20090413

Eu tinha vinte e cinco anos

e estava elaborando uma tese de mestrado em Letras com um professor especializado em línguas mortas do sul da Ásia de forma que foi por acaso que eu fui parar nas escavações dos templos cambojanos. Eu não sabia muito bem o que aquilo podia ter a ver com minha monografia até que descemos do aeroporto e ouvimos as explicações em inglês afetado e vimos um dos antropologistas correndo com uma foto de uma das paredes desenterradas, em que estava escrito em letras de pedra semi-desgastada, mas ainda nítida:

AOS SÁBADOS, FORRÓ UNIVERSITÁRIO

Nós dois, eu e o professor, ficamos olhando abismados, enquanto procurávamos uma explicação indizível para um povo de cinco mil anos atrás do Camboja escrevendo uma frase que nos parecia claro e inequívoco português. Passamos lá cinco anos até descobrir nosso erro.

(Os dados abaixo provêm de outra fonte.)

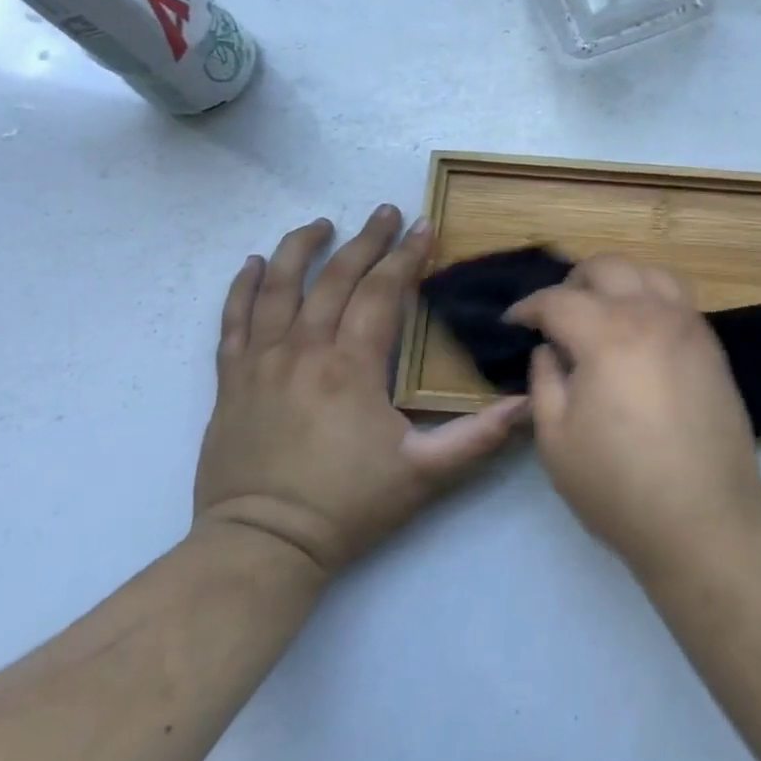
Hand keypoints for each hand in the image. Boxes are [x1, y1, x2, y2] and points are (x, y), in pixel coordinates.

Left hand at [195, 208, 528, 575]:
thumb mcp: (425, 474)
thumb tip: (530, 402)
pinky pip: (232, 321)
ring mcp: (260, 363)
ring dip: (299, 249)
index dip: (405, 256)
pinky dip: (240, 288)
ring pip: (276, 288)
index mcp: (351, 366)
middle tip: (386, 212)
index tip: (424, 227)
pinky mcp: (231, 381)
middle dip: (365, 240)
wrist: (260, 548)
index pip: (381, 292)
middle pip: (334, 278)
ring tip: (321, 224)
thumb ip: (480, 436)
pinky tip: (251, 265)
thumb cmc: (348, 506)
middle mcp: (303, 351)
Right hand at [506, 257, 760, 575]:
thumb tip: (549, 349)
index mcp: (607, 334)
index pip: (558, 300)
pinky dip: (651, 296)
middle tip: (557, 312)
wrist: (705, 516)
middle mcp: (651, 314)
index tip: (513, 321)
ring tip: (602, 310)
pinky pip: (678, 297)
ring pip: (650, 272)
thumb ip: (545, 382)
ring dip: (619, 280)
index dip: (528, 307)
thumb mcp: (557, 441)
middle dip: (574, 282)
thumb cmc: (619, 485)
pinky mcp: (711, 344)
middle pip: (608, 267)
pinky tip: (640, 329)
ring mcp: (688, 324)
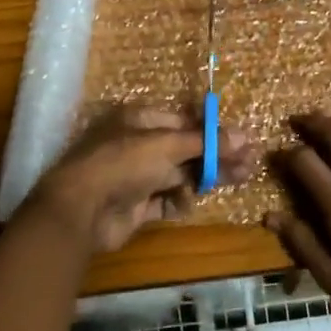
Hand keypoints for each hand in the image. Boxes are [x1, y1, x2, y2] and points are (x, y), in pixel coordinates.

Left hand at [24, 105, 257, 254]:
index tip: (241, 140)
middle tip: (250, 164)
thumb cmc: (123, 163)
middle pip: (185, 149)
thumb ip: (205, 143)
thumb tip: (245, 136)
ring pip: (179, 174)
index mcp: (139, 120)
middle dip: (216, 156)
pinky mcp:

Somente depois de acharmos centenas de fragmentos de textos, percebemos que não havia lá, na verdade, uma única palavra em português e por isso é que aquilo era tão importante e bonito, porque se tratava de uma língua totalmente diferente e alheia ao nosso entendimento, que, no entanto, tinha as mesmas combinações de letras que o português. Não sei que acaso absurdo levara àquilo, mas cada palavra escrita por aquele povo coincidia com palavras de nosso vernáculo sem que as línguas se confundissem: embora escritas iguais, as palavras tinham significados totalmente distintos.

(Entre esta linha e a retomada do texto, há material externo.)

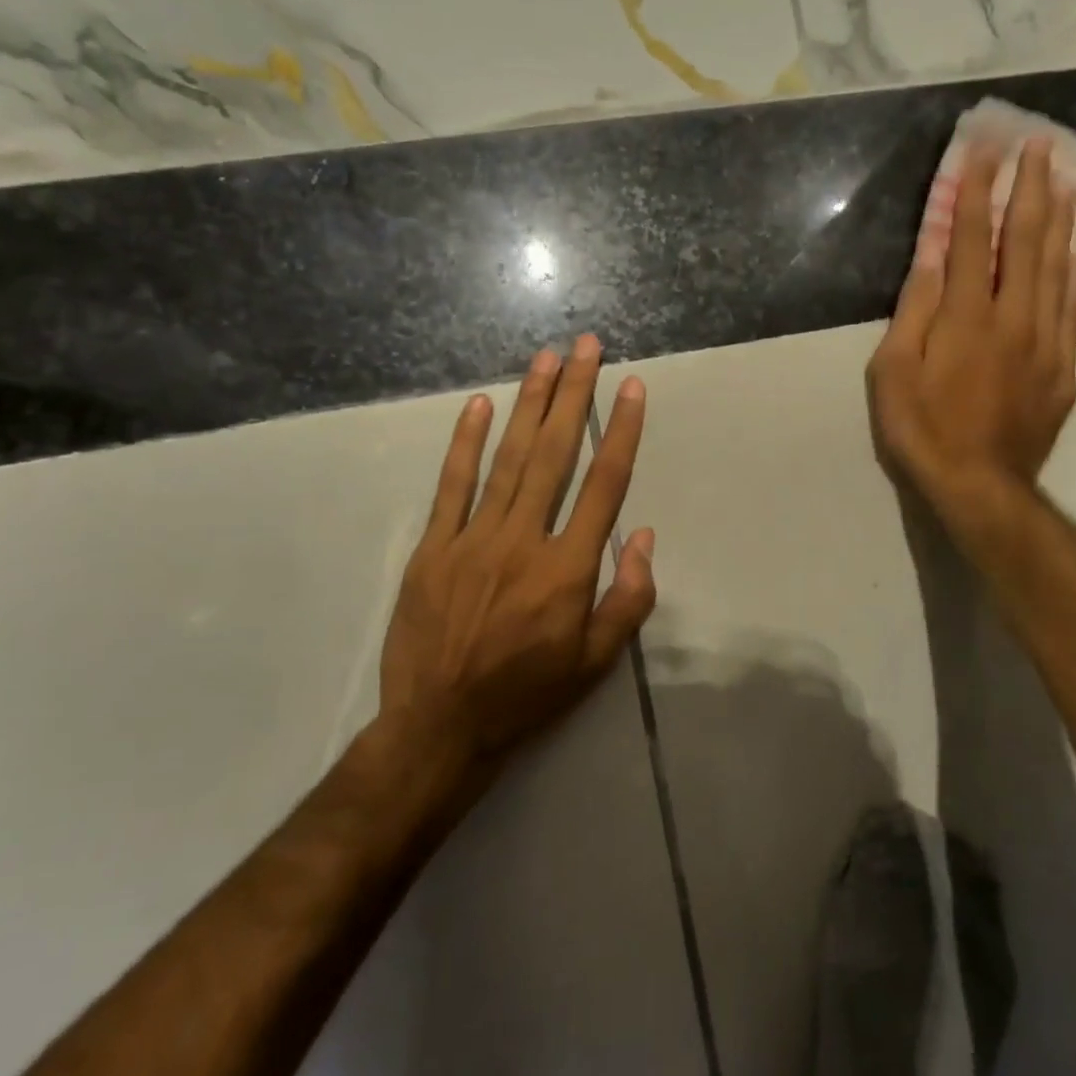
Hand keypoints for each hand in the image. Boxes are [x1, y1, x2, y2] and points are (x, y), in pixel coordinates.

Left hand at [367, 335, 656, 777]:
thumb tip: (643, 537)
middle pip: (556, 455)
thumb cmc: (528, 696)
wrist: (439, 729)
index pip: (605, 486)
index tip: (632, 387)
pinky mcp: (433, 548)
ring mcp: (473, 540)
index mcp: (568, 570)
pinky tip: (481, 405)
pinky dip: (466, 443)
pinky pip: (452, 486)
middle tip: (587, 346)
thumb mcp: (595, 664)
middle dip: (575, 395)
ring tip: (546, 358)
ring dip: (530, 404)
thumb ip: (627, 600)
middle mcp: (524, 541)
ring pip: (509, 459)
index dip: (622, 432)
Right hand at [867, 138, 1075, 540]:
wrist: (979, 485)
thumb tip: (930, 256)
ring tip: (1064, 178)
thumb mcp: (894, 372)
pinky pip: (1073, 307)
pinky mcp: (1063, 367)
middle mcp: (1013, 317)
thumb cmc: (922, 429)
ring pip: (1057, 266)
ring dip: (1060, 218)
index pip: (973, 238)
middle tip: (1038, 144)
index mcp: (966, 316)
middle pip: (1026, 240)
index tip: (983, 149)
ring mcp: (1045, 341)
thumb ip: (914, 310)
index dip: (977, 191)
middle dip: (1030, 187)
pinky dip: (1075, 270)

Deus, que trabalhoso perceber isso! Quanto ainda não aumentou nosso assombro! De todas as infinitas combinações de infinitos possíveis símbolos, como duas histórias e dois povos e duas realidades poderiam levar a escolhas iguais? E por que diante do assombro dessa coincidência nos espantava que fossem somente os desenhos que se igualavam, quando na verdade os significados de cada palavra eram totalmente diferentes? Escreviam “bicicleta” e significavam “terremoto”; escreviam “geografia” e significavam uma espécie de condição climática para a qual sequer temos uma palavra.

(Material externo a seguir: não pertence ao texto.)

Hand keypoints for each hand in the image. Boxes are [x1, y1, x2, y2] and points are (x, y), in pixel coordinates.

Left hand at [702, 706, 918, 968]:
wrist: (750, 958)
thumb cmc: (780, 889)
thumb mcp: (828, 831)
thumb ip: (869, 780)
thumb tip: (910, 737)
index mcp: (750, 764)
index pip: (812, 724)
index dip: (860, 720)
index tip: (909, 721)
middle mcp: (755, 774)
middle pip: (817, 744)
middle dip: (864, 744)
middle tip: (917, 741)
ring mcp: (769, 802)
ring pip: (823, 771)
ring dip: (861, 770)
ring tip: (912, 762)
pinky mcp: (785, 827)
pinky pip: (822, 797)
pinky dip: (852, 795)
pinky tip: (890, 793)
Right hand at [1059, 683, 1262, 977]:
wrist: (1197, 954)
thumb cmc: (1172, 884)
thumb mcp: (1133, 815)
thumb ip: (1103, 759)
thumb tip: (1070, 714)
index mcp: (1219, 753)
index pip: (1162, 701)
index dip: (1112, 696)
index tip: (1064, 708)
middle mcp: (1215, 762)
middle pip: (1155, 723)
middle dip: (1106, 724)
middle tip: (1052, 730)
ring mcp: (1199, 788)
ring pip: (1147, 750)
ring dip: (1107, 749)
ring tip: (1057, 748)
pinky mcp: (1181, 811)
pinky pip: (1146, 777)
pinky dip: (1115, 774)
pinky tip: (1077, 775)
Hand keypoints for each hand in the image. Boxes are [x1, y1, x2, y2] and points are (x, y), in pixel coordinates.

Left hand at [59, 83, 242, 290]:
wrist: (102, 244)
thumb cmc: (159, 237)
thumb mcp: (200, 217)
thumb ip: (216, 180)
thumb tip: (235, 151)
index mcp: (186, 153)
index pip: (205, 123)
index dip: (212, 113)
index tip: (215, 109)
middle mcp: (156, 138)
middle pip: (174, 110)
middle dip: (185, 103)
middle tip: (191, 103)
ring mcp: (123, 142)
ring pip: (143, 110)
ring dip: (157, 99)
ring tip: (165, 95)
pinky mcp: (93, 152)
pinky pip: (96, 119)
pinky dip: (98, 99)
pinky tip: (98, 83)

Imagino que o ocorrido torne prescindíveis explicações quanto à minha dedicação integral, pelos quarenta e três anos que se seguiram, ao estudo dessa enigmática língua. Foram quarenta e três anos em que abandonei meu país e minha família, em que me esqueci dos planos que tinha e em que passei cada dia assombrado e admirado. E foram quarenta e três anos que me valeram para, enfim, dominar completamente a língua falada por aquele povo.
Prova disso é agora eu adotá-la para redigir esse texto.